_Directives_.
- A) Name every court case cited in the court's opinion, giving each case name as the opinion writes it.
- B) According to the court's opinion, on what two grounds does IQ Data argue that it is entitled to summary judgment on the Fair Debt Collection Practices Act claims?
- C) Reproduce verbatim the passage of the court's opinion from "In her Amended Complaint, Plaintiff alleges" up to and including "debt at issue.".

_Text shown_.
--------------------------------------------------

In resolving a motion for summary judgment, the court must review the facts and inferences in the light most favorable to the non-moving party and may not evaluate the credibility of witnesses, weigh the evidence, or resolve factual disputes. Int'l Shortstop, Inc. v. Rally's, Inc., 939 F.2d 1257, 1263 (5th Cir. 1991). If a plaintiff is proceeding pro se, “[t]he district court does not have a duty to search the entire record to find evidence supporting the non-movant's opposition.” Watkins v. Experian Info. Sols., Inc., No. 13-239, 2014 WL 12879669, at *4 (W.D. Tex. Sept. 8, 2014), report and recommendation adopted, 2014 WL 12879668 (W.D. Tex. Oct. 3, 2014) (citing Jones v. Sheehan, Young, & Culp, P.C., 82 F.3d 1334, 1338 (5th Cir. 1996)). “Rather, the non-movant must ‘identify specific evidence in the record, and [] articulate the “precise manner” in which that evidence support[s] [her] claim.'” Id. (quoting Forsyth v. Barr, 19 F.3d 1527, 1537 (5th Cir. 1994)). “Where, as here, the nonmovant has not filed a summary judgment response or submitted any controverting evidence, the court may accept as true the undisputed facts adduced by the movant.” Cervantes v. Bank of America, N.A., No. 12-1012, 2012 WL 12873203, at *1 (N.D. Tex. Aug. 30, 2012).

C. Analysis

In her Amended Complaint, Plaintiff brings claims against IQ Data for violation of provisions of both the Fair Debt Collection Practices Act and the Fair Credit Reporting Act . The Court addresses each set of claims, in turn, below.

R. Doc. 49 at 5-8 ¶¶ 20-22, 26-36.

1. Fair Debt Collection Practices Act

In her Amended Complaint, Plaintiff alleges that IQ Data violated the Fair Debt Collection Practices Act, specifically 15 U.S.C. §§ 1692e, 1692f, and 1692g, by making false or misleading representations and engaging in unfair practices, all related to the debt she purportedly owes Tiger Manor, as well as failing to properly verify said debt. IQ Data argues that it is entitled to summary judgment on these claims because Plaintiff cannot establish that the debt at issue is a “debt” under the FDCPA and because IQ Data properly verified the debt at issue.

R. Doc. 49 at 5-8 ¶¶ 20-22, 26-27, 32-33.

--------------------------------------------------

_Items_.
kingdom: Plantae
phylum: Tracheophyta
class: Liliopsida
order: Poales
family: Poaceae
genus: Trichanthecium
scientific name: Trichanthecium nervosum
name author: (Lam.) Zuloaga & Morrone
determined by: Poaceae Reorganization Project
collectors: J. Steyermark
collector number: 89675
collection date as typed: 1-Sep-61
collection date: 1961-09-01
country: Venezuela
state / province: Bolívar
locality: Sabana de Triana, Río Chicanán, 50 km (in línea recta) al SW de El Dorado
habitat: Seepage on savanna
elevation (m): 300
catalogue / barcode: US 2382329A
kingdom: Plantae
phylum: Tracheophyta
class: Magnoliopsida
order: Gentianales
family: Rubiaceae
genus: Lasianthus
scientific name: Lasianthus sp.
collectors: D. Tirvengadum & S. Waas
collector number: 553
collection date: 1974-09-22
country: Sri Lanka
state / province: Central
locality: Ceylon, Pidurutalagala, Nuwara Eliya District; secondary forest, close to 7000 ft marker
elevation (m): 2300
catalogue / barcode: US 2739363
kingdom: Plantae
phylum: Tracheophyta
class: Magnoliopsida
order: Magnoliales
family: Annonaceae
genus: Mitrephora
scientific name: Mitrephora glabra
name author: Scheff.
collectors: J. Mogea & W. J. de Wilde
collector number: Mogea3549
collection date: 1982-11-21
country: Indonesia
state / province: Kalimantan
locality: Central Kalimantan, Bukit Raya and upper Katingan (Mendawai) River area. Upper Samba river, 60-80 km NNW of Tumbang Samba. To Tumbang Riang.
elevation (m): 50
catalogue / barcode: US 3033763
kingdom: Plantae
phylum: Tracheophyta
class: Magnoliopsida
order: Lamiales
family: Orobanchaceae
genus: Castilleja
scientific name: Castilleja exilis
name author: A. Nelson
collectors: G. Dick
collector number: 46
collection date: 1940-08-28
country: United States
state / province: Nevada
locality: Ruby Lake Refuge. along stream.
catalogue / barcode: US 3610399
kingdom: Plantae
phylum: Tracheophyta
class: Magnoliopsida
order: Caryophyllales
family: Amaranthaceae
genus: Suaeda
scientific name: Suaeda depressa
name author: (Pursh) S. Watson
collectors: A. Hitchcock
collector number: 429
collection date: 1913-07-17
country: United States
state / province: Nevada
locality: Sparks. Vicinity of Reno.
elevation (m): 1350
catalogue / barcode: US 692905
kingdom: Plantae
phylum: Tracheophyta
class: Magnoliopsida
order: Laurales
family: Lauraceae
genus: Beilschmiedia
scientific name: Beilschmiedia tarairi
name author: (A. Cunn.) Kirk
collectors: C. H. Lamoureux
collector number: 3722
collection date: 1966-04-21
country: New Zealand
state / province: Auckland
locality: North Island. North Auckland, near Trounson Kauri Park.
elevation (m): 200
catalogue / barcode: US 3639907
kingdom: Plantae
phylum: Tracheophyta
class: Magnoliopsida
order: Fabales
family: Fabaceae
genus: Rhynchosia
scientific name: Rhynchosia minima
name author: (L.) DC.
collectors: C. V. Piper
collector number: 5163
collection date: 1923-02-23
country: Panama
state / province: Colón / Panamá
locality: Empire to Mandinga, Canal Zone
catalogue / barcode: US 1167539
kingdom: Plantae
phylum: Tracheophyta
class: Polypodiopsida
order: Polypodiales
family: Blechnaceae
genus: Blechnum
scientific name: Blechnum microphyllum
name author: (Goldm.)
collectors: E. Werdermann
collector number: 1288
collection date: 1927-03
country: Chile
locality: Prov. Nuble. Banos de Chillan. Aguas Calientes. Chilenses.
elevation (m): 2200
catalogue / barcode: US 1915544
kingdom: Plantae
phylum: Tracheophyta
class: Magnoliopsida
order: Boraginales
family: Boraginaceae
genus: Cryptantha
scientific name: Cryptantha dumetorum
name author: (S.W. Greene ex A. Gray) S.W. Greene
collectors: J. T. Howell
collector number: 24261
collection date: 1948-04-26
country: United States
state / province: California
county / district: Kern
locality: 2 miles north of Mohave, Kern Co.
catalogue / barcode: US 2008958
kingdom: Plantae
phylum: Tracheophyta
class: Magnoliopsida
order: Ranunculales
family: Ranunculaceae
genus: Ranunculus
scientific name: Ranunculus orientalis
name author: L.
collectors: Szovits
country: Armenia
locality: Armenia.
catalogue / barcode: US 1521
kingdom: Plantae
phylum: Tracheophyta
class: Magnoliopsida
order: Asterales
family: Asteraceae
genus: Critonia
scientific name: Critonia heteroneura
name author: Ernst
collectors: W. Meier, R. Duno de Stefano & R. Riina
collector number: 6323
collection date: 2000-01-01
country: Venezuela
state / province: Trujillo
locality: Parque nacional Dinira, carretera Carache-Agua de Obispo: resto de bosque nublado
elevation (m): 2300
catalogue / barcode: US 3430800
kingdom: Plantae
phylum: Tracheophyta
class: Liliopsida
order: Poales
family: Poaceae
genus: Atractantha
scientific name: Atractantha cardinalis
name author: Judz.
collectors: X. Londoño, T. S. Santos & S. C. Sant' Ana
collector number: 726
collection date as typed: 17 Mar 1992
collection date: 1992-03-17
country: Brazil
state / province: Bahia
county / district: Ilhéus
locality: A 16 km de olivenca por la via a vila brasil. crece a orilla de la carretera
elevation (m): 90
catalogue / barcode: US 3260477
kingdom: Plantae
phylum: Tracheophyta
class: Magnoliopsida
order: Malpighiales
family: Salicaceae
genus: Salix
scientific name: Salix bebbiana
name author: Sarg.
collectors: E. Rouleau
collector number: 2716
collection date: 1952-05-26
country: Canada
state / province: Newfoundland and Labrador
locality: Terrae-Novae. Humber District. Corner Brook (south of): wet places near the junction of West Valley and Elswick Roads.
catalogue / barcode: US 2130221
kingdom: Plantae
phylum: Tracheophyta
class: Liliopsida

--------------------------------------------------

_Results for each task_.
- A)
- Int'l Shortstop, Inc. v. Rally's, Inc.
- Watkins v. Experian Info. Sols., Inc.
- Jones v. Sheehan, Young, & Culp, P.C.
- Forsyth v. Barr
- Cervantes v. Bank of America, N.A.

- B) IQ Data argues that Plaintiff cannot establish that the debt at issue is a "debt" under the FDCPA and that IQ Data properly verified the debt.

- C)
In her Amended Complaint, Plaintiff alleges that IQ Data violated the Fair Debt Collection Practices Act, specifically 15 U.S.C. §§ 1692e, 1692f, and 1692g, by making false or misleading representations and engaging in unfair practices, all related to the debt she purportedly owes Tiger Manor, as well as failing to properly verify said debt. IQ Data argues that it is entitled to summary judgment on these claims because Plaintiff cannot establish that the debt at issue is a “debt” under the FDCPA and because IQ Data properly verified the debt at issue.